What this task involves ▸ For every line in the data below that contains "Adhes", copy the line.

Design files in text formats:
--------
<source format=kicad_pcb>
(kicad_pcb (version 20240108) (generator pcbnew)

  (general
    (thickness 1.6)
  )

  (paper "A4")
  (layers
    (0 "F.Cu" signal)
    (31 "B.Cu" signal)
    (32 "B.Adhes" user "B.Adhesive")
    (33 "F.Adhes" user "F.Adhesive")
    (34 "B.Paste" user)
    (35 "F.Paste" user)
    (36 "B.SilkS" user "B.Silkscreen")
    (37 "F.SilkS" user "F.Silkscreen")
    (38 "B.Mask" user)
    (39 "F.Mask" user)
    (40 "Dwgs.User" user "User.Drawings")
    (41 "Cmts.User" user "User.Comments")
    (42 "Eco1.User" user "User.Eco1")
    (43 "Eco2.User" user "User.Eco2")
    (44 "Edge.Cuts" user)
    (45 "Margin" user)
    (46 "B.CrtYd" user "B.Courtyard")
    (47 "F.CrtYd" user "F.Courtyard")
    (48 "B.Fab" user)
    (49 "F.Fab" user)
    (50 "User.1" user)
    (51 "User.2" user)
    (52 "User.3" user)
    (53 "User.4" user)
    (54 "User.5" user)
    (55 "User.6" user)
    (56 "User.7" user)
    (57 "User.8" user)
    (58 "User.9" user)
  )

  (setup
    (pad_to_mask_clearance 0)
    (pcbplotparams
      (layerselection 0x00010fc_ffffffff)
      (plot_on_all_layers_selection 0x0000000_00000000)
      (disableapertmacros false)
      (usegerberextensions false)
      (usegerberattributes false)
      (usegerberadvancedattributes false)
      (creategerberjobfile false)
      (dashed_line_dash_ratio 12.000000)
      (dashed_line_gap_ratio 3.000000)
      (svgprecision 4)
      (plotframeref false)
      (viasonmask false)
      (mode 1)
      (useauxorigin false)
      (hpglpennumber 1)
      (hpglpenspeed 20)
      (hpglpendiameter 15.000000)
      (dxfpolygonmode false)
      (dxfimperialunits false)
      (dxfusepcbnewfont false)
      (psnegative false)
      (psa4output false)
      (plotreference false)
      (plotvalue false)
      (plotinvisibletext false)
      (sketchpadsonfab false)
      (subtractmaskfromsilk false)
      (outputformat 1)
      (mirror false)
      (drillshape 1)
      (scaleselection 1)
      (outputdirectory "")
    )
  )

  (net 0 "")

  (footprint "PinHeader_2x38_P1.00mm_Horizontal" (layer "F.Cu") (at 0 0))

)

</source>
--------
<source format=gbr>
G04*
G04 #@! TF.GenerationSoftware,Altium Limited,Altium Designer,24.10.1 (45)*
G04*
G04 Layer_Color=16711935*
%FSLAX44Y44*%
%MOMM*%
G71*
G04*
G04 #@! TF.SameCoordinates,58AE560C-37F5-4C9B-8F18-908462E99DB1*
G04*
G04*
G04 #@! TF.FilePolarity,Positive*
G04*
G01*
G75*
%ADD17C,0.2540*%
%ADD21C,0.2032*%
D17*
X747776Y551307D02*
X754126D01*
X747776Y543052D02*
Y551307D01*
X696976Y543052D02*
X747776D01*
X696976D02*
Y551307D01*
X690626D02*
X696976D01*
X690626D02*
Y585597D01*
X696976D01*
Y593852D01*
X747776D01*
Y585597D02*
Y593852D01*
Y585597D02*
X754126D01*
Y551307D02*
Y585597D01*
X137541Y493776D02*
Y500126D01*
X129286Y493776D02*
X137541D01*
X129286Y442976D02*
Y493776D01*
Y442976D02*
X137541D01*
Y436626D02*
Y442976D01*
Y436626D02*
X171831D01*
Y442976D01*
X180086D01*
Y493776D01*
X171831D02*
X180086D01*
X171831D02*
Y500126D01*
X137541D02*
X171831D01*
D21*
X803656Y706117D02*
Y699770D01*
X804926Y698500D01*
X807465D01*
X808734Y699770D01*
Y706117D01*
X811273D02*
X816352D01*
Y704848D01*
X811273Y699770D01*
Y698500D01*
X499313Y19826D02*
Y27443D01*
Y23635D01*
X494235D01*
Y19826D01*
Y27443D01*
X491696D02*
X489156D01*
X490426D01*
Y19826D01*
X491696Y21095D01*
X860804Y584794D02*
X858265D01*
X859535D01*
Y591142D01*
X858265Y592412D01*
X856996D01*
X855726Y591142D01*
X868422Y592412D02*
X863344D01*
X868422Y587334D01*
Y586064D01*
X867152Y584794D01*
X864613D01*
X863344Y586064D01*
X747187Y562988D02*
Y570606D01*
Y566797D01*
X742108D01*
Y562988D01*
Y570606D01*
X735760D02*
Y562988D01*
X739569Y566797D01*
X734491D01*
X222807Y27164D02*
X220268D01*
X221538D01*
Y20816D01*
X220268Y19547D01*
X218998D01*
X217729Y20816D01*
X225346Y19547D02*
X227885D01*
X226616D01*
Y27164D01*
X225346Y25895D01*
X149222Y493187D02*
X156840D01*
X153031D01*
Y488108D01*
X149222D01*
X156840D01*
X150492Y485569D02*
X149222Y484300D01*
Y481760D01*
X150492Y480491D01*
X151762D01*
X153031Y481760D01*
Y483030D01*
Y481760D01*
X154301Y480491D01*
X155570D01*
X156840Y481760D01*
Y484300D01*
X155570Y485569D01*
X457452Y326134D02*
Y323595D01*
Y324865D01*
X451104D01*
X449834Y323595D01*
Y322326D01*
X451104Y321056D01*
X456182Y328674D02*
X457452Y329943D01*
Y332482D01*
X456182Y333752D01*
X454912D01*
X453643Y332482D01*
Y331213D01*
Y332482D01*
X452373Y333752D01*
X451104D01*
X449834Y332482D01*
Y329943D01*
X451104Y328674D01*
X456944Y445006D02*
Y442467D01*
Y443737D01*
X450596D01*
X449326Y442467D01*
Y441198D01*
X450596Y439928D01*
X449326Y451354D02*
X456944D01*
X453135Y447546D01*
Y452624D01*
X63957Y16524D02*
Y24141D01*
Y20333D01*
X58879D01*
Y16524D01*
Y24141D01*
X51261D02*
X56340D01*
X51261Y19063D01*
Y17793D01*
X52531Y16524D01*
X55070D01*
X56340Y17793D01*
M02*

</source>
--------
Answer to this task ▸
    (32 "B.Adhes" user "B.Adhesive")
    (33 "F.Adhes" user "F.Adhesive")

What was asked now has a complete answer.